Thanks to the magic of internet I found information about a Colombian researcher named Adelaida Sourdis Najera, she had wrote extensively about the jewish population of the Colombian caribbean coast, and at the end she turned out to be a second cousin of my maternal grandmother. I contacted the Snoa in Curaçao and I actually visited the island and went to a friday night service. But the final link, the final key to my ancestry was found not by Curaçao, but by St Thomas, virgin islands, there I found the missing link of my ancestry which connected me not only with the Jewish communities of the Caribbean, but also to found that my Great-great-grandmother was Jewish, my great-grandmother was Jewish, my grandmother was Jewish and my mother is Jewish. And then, I went in silence, because I really didn’t realized what I had found, it felt that a journey was completed that my ancestry was recovered and that somehow it actually didn’t matter, because is not thanks to that “bloodline” that I’m Jewish, I’m Jewish because I wanted to, because I was curious enough to dig into a philosophy that was foreign to me, and most of all because it’s something I felt inside, in my heart, in my brain and in my body.
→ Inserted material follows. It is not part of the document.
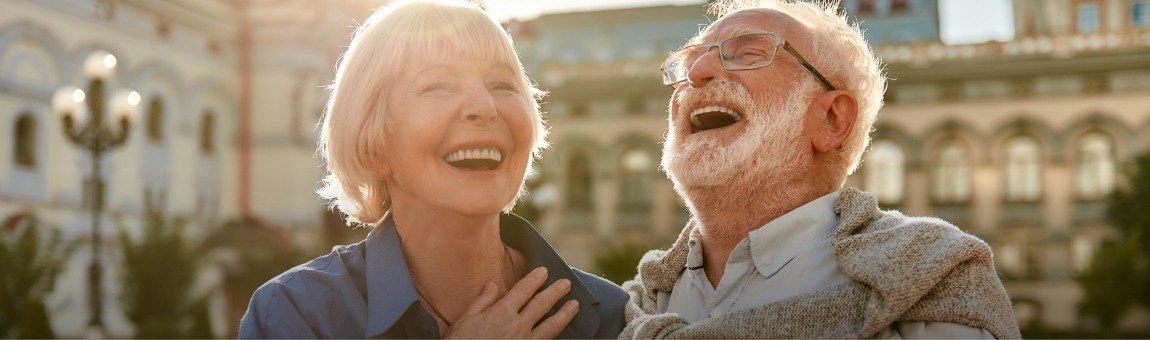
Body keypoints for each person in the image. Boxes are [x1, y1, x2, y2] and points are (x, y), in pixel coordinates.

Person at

An amazing sense of humility but also pride, of contradiction, of spirituality, of intellectual achievement, but at the end of love, love to family, love to a tradition that deserves to be told, and love to a people that I feel has something precious to give to the world. Now I’m a 26 year old man, and I feel a new journey is beginning and I don’t know what’s ahead but still I know that as a the prayer says: “God is with me, I shall not fear”. Thank you Children of the Inquisition to give me the opportunity to share my story and I hope you continue with the amazing work you are doing.”